TASK BRIEF
From the passage on nobles and trade, extract the words from "I am looking" up to and including "time and place." without changing anything.

PASSAGE TO READ

▶

I am looking for answers in 13th - 14th century England, France, and Holy Roman, but if you have information on other areas/times feel free to post and comment.

Somecrazynerd

I think the first thing we need to be clear about is these issues are not entirely simple or straightforward, and they can vary a little across time and place.

One could make the argument that engaging full-time as a merchant would certainly count as losing that distinction from "those who work" (a phrase used in "Strong of Body, Brave and Noble: Chivalry and Society in Medieval France" by Constance Brittain Bouchard , 1998). But nobles did engage more distantly as investors, patrons and intermediaries in commercial ventures. Chartered companies like the Virginia Company were heavily led by aristocratic courtiers at the board level like Henry Howard Early of Northampton and Henry Wriothesley Earl of Southampton, and Walter Raleigh's ventures included the patronage of Charles Howard Earl of Nottingham at times. Sylvia L. Thrupp's :The Merchant Class of Medieval London, 1300-1500" (1989) describes how manual labour was seen as the particular degrader among gentleman (gentry or aristocracy, anyone who's family own a significance amount of land and has inherited honours of some sort). Occupation of any sort was not universally taboo; governmental involvement (including earning a good part of your income from it) was never cause for degrading rank. As long as you had an inherited income and were doing suitable kinds of work.

◀

[Stored items]
▶

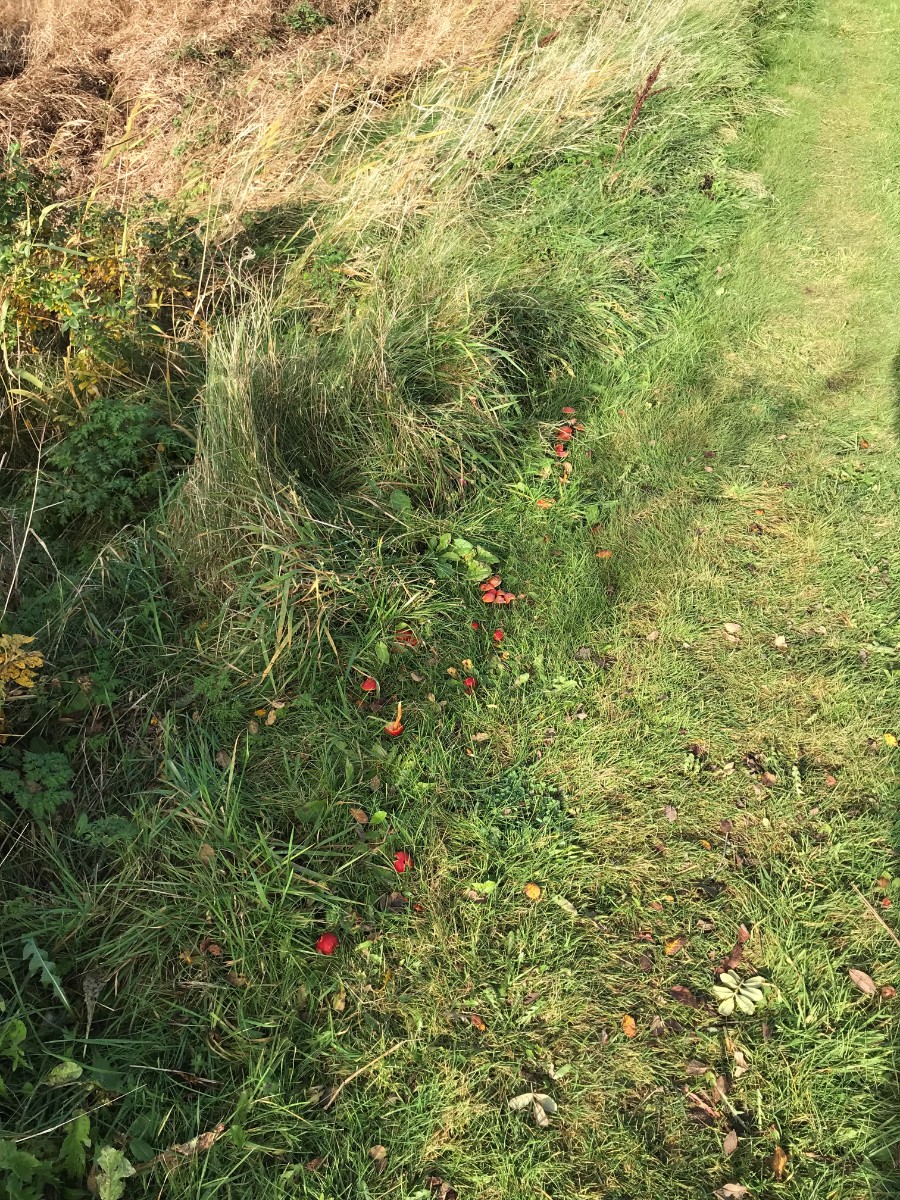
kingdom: Fungi
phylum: Basidiomycota
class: Agaricomycetes
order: Agaricales
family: Hygrophoraceae
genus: Hygrocybe
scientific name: Hygrocybe coccinea
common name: cinnober-vokshat
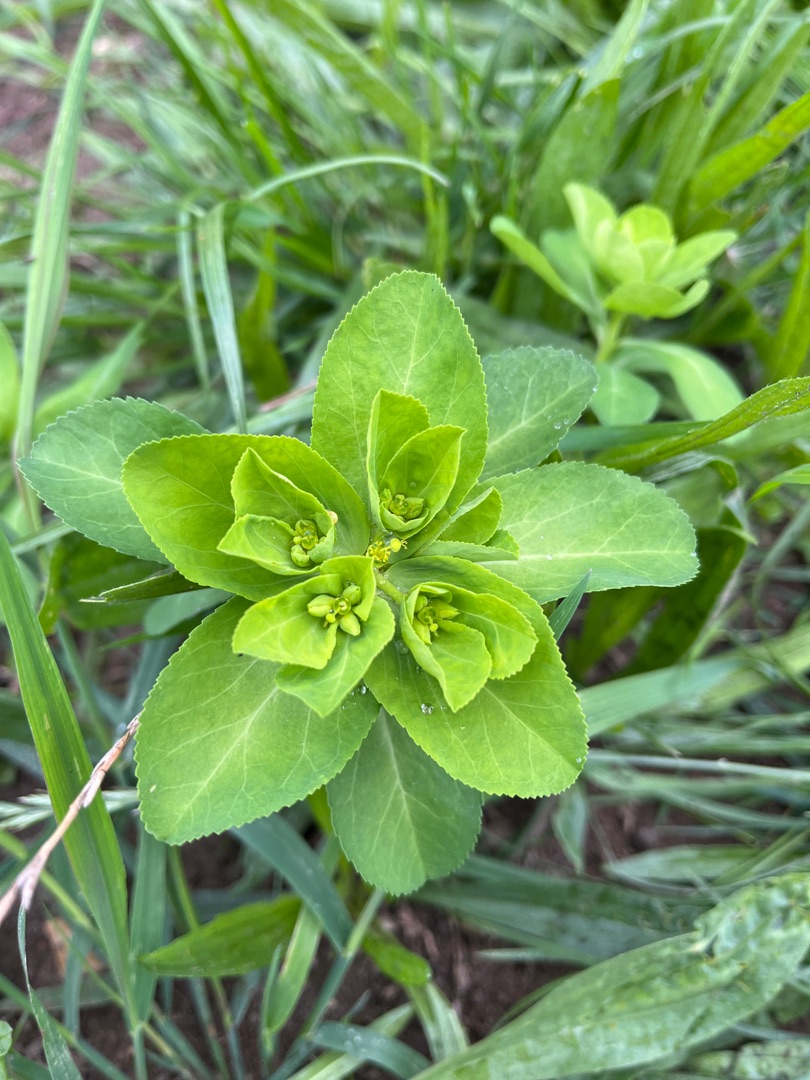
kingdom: Plantae
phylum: Tracheophyta
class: Magnoliopsida
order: Malpighiales
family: Euphorbiaceae
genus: Euphorbia
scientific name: Euphorbia helioscopia
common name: Skærm-vortemælk
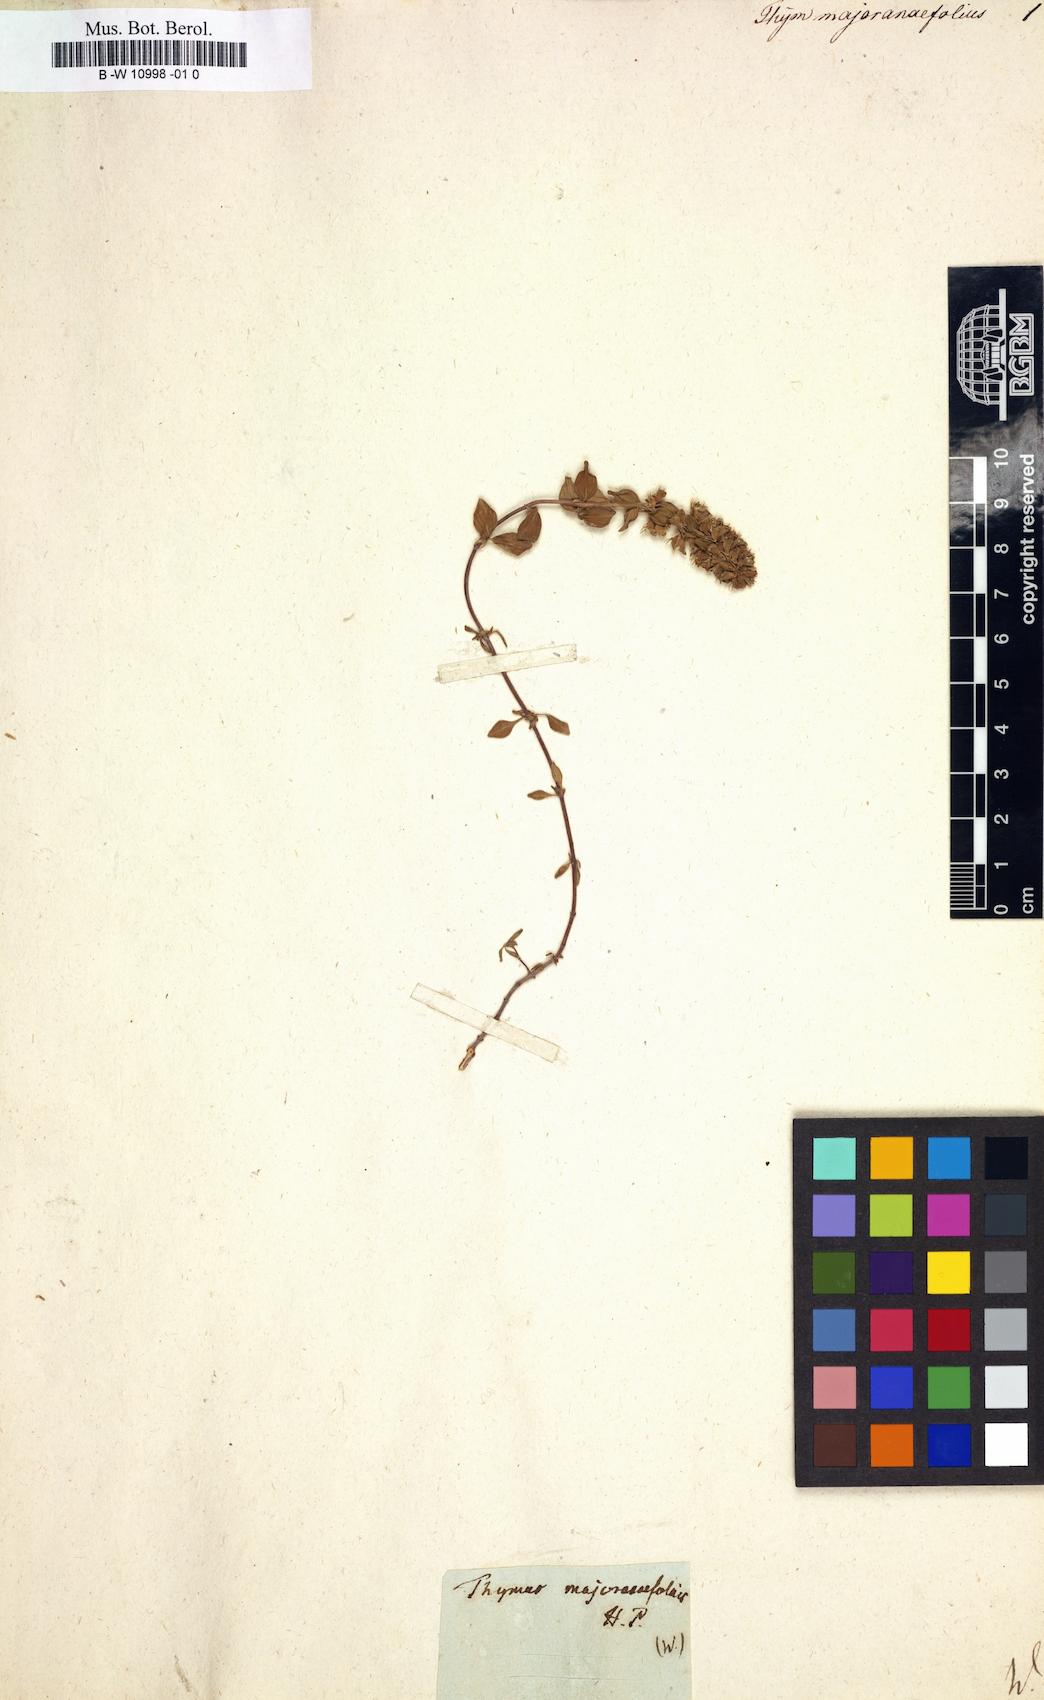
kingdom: Plantae
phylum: Tracheophyta
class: Magnoliopsida
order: Lamiales
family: Lamiaceae
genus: Thymus
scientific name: Thymus serpyllum
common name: Breckland thyme
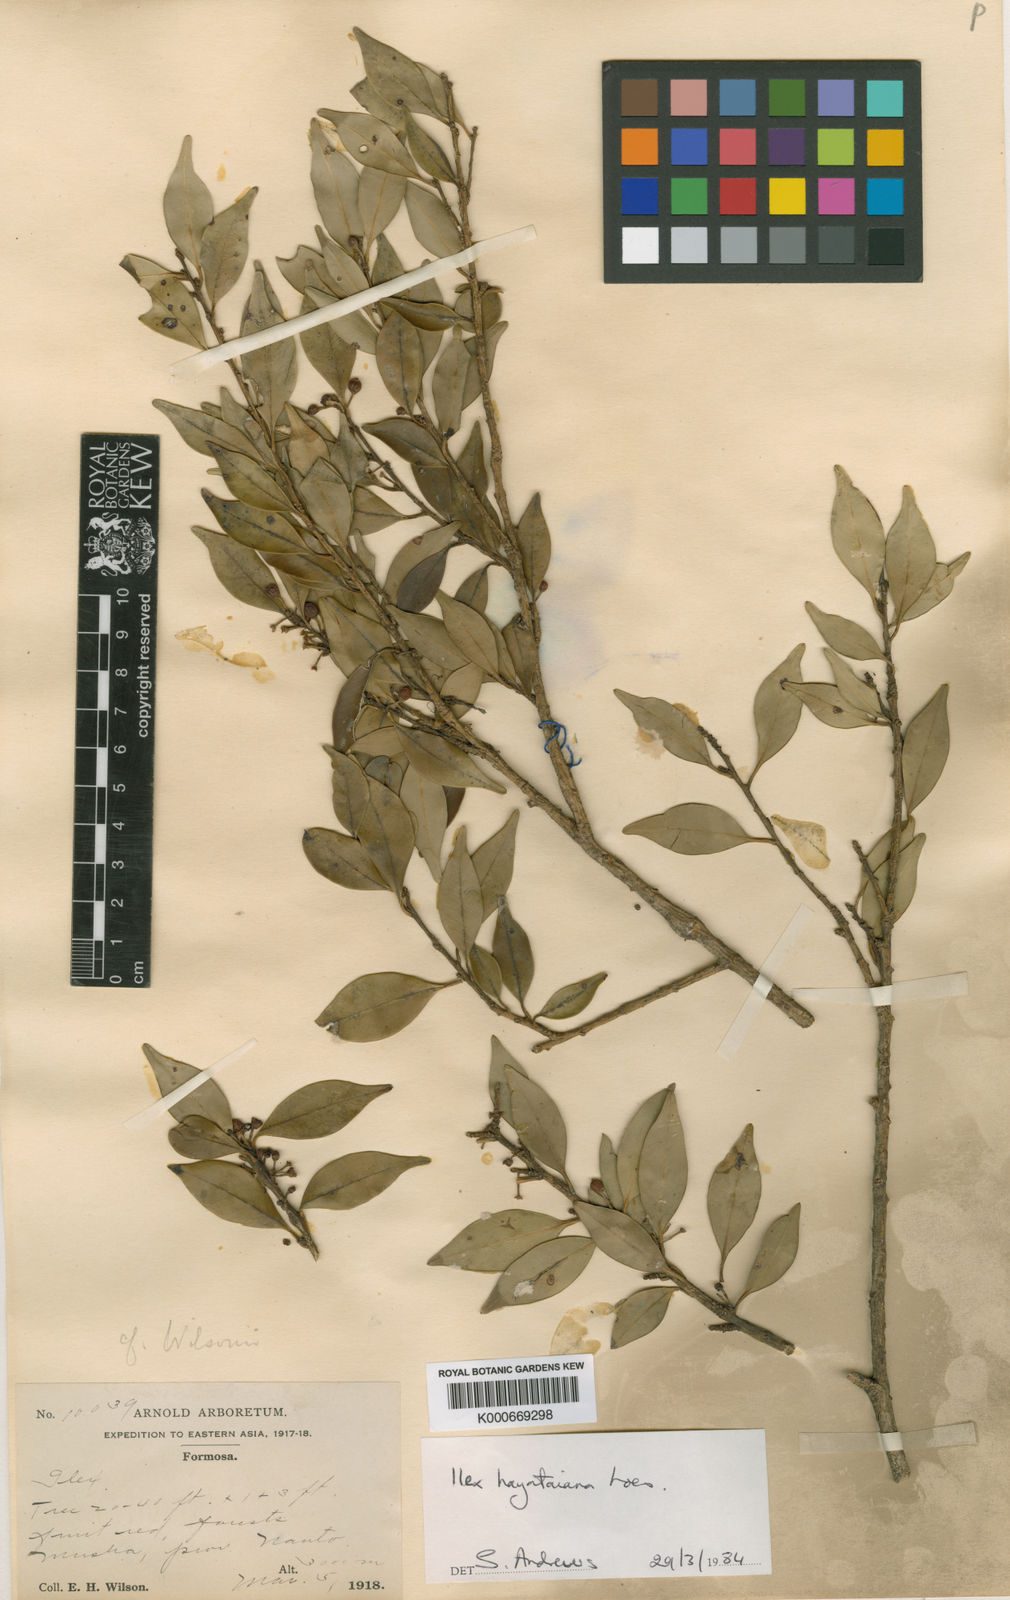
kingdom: Plantae
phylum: Tracheophyta
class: Magnoliopsida
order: Aquifoliales
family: Aquifoliaceae
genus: Ilex
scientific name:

◀

EXERCISE ANSWER
I am looking for answers in 13th - 14th century England, France, and Holy Roman, but if you have information on other areas/times feel free to post and comment.

Somecrazynerd

I think the first thing we need to be clear about is these issues are not entirely simple or straightforward, and they can vary a little across time and place.